Tamara Paltin’s Honolua Testimony

Aloha Chair Baisa and General Plan Committee members,

The Save Honolua Coalition was formed as a result of the General Plan process. In January of 2007, a much different version of Maui Land & Pineapple Co. submitted conceptual plans for a luxury golf course, 40 home sites and a surf park/cultural area at Honolua. Much has changed in the last five and a half years, but our mission remains the same: Maintain open space, public access and revitalize the health of the Honolua Ahupua’a utilizing Native Hawaiian practices and values. Our community remains vigilant and committed to Honolua.

West Maui has seen Maui Land & Pineapple Co. go from a family plantation business belonging to the Camerons to a publicly traded real estate corporation. We have survived mass layoffs; we have witnessed the Kapalua Bay Hotel shut down, torn down and in its place a towering luxury condominium put up, which stands empty and less than a half decade later has gone out of business – shut down for lack of profit, jobs lost, small local landscape characteristic gone forever.

The all volunteer board and supporters of the Save Honolua Coalition have been working diligently since 2007 to show our concern for Honolua. We have collected over 16,000 signatures of people locally and internationally who believe the undeveloped areas mauka and adjacent of Honolua bay should be preserved in perpetuity, we have worked to fund port-a-potty services for over three years although we do not own the land and do not run a commercial business that makes a profit off of Honolua. We have helped to organize testimony and input on a wide range of issues including the Honolua Bridge, day-use mooring buoys and water quality.

If the Maui County General Plan is truly a comprehensive blueprint for the physical, economic, environmental development and cultural identity of the county then Lipoa point must be left in preservation as indicated by the professional planners and the mauka areas should be included in that designation as supported by the community. Traditional environmental knowledge is clear, to protect the marine life conservation district we need to protect mauka to makai. To leave Lipoa point in agriculture when there is no agriculture going on nor is there any planned, would be wrong. The corporation asks the council to consider it’s 1,600 pensioners, we ask the council to consider everyone, na keiki o ka aina, visitors, residents and future generations. Why have negotiations failed? It is not because the community is not committed.
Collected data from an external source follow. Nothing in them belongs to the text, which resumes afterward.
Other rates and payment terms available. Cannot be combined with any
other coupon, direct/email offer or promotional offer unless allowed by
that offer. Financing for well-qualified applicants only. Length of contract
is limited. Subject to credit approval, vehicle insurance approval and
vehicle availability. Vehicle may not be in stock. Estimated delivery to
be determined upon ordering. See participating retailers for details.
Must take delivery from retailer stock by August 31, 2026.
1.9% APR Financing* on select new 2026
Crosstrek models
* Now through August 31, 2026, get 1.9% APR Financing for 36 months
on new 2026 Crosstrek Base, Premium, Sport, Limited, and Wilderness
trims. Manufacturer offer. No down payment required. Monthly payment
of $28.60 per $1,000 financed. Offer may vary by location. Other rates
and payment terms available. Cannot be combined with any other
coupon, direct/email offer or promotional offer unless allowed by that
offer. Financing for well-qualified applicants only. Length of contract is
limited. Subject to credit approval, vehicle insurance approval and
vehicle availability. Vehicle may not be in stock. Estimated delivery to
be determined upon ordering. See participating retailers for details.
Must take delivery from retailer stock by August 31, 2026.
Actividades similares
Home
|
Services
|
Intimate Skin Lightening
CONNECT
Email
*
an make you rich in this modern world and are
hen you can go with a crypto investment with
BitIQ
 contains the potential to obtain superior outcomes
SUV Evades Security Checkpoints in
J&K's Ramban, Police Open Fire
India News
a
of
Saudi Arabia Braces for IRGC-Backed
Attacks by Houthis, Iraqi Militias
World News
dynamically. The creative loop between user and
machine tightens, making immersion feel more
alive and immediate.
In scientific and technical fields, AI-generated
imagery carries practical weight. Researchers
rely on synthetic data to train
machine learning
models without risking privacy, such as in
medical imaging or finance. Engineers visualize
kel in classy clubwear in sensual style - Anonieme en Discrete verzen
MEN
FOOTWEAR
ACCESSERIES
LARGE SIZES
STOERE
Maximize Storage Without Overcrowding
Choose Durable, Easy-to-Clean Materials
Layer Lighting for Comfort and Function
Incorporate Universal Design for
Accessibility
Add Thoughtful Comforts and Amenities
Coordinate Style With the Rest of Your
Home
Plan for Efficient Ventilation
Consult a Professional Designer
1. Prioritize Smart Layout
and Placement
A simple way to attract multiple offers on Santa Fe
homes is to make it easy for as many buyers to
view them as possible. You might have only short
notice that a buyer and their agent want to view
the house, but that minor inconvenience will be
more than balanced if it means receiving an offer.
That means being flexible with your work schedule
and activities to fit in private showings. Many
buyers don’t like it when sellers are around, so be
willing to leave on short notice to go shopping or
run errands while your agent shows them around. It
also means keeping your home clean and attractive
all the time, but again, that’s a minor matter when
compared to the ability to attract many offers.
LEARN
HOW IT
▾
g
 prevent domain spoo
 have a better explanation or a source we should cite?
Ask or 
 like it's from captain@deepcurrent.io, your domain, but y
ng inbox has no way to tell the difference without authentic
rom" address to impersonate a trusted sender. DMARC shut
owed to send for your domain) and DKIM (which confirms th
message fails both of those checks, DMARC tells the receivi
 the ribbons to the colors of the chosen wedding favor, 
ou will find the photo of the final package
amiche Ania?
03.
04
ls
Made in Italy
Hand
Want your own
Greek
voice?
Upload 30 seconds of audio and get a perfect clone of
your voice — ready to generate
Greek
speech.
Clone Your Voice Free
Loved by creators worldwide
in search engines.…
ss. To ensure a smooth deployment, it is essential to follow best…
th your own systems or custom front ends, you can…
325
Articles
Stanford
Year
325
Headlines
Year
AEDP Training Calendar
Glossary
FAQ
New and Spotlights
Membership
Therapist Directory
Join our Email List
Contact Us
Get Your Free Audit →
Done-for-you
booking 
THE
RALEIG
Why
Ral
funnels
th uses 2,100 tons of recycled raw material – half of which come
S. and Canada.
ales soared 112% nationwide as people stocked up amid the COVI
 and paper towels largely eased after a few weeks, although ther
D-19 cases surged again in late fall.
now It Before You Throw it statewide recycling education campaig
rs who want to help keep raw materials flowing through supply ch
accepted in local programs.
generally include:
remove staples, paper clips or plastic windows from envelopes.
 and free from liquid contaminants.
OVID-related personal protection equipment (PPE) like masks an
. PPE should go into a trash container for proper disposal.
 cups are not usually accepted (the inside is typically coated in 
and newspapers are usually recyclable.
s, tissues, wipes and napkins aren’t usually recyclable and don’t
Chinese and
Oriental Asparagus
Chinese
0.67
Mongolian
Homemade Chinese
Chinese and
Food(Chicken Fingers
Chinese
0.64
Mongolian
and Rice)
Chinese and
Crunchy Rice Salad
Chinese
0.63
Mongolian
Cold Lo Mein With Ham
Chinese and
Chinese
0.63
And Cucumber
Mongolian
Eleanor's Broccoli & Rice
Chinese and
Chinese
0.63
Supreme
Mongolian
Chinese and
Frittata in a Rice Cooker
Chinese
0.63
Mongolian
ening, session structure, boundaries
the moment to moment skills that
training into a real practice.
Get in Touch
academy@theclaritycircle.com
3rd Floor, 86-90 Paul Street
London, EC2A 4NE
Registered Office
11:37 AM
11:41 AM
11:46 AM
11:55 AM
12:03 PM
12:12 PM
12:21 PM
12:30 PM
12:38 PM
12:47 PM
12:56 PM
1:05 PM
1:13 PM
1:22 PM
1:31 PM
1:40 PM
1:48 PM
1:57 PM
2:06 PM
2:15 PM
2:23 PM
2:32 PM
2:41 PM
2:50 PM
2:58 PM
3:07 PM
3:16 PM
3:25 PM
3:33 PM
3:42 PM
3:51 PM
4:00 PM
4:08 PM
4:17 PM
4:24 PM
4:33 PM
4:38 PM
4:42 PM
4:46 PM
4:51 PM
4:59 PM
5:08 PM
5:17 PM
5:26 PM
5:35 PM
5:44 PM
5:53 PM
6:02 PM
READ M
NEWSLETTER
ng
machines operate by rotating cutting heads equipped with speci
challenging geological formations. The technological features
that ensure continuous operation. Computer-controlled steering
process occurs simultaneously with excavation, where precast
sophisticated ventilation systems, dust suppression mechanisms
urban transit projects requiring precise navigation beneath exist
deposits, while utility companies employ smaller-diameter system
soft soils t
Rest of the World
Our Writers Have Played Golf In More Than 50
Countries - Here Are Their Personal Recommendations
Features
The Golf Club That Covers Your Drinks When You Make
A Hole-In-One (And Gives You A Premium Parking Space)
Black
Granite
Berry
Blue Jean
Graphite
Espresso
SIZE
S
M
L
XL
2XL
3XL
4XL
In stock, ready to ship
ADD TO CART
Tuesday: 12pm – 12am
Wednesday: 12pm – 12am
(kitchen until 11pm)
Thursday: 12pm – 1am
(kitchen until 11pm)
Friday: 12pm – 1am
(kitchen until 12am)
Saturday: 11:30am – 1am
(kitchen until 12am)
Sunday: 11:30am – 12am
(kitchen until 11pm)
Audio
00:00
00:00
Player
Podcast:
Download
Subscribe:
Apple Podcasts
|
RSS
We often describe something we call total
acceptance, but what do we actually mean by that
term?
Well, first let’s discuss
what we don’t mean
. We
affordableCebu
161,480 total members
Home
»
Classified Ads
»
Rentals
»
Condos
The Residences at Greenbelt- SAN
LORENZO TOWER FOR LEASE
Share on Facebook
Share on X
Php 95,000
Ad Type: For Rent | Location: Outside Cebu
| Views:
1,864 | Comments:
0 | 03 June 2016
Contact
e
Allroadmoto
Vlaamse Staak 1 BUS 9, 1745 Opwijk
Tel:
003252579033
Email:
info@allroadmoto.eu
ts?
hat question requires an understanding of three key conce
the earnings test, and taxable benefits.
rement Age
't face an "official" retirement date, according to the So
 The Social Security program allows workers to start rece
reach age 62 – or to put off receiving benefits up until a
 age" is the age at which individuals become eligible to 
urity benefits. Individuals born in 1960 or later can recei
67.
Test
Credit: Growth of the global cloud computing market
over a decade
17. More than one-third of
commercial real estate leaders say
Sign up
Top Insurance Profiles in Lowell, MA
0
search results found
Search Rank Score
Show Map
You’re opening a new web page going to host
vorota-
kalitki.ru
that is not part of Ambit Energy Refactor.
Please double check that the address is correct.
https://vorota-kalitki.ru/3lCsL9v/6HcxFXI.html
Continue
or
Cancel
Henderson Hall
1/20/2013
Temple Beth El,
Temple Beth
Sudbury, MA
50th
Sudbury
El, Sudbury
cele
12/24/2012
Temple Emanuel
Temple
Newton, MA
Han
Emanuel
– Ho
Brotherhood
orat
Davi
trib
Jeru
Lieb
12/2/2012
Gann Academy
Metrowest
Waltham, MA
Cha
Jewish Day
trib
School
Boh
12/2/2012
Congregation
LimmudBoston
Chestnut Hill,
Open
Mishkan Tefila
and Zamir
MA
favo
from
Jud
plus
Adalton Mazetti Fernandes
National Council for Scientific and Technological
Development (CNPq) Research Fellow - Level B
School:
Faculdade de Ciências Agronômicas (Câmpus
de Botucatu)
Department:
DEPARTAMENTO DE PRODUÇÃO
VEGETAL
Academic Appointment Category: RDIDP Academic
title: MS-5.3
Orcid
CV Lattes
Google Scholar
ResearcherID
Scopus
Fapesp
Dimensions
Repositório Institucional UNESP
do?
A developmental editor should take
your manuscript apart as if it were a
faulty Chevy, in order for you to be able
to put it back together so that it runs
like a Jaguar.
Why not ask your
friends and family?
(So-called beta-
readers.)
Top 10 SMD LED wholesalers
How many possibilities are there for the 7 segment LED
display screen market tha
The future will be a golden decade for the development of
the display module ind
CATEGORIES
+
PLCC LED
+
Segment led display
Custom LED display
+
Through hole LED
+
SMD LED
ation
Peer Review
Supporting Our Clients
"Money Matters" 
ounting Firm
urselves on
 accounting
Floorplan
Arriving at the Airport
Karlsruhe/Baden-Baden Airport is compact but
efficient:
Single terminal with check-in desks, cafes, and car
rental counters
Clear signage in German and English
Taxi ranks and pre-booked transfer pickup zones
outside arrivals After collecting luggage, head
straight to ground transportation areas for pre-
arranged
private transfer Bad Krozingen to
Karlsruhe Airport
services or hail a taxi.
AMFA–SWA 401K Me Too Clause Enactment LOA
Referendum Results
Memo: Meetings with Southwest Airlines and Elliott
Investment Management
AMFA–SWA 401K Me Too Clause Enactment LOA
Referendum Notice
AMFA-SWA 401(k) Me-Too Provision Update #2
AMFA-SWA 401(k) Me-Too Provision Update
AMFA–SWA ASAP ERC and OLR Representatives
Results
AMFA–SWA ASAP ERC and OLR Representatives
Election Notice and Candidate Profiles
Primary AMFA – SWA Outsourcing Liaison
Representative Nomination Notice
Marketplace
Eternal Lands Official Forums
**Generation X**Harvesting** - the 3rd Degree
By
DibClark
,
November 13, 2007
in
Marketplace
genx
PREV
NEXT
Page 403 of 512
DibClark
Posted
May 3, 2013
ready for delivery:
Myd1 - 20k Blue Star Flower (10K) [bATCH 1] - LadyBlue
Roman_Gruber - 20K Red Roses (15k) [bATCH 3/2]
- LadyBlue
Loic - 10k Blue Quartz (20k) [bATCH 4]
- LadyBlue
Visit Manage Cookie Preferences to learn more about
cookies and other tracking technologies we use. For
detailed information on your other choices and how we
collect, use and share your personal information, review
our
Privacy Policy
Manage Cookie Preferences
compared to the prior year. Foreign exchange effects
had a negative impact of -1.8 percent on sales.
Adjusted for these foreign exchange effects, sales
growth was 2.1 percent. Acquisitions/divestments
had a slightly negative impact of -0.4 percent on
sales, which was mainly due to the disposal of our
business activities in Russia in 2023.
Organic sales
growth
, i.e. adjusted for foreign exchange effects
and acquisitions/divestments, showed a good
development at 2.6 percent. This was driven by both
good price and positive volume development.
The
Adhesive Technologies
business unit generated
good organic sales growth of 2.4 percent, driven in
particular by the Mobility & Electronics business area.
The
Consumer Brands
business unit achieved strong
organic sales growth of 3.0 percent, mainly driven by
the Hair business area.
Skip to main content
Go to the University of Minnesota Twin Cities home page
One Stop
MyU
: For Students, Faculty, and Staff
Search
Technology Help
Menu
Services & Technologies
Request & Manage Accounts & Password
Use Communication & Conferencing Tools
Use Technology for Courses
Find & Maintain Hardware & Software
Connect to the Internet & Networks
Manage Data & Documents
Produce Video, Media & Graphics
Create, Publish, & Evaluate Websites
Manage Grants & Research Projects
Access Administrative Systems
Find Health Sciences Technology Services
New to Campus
A May 3, 2007 article entitled the Battle of Honolua Ridge by Maui Times’ Anthony Pignataro states, “We don’t usually associate mud-clogged drainage inlets, potentially unsafe drainage basins and poorly graded roads with new Kapalua Resort developments, but a new owner’s association report concerning Honolua Ridge is saying exactly that.” In February 2007, the Plantation Estates Lot owners association wrote to ML&P about the ill designed drainage system at Honolua Ridge.

Upzoning this development area from agricultural to rural would set an extremely bad precedent especially since recent history shows that the infrastructure at the time of development in this environmentally special area did not meet their own lot owner association standards. Allowing a change to rural designation would increase the number of “empty” mansions to be built, currently there are 50. It also would not require any Environmental Impact Statement from developers, mauka of our state Marine Life Conservation District.

I am also against the development of Olowalu and am distressed to see heavy machinery already in the area when I drove past Olowalu this morning.

Ua mau ke ea o ka aina I ka pono – The life of the land is perpetuated in balance, it is up to you as our leaders to keep the balance between development and natural beauty.

He aliʻi aina, he kauwa ke kanaka. The land is our chief and we are its servants.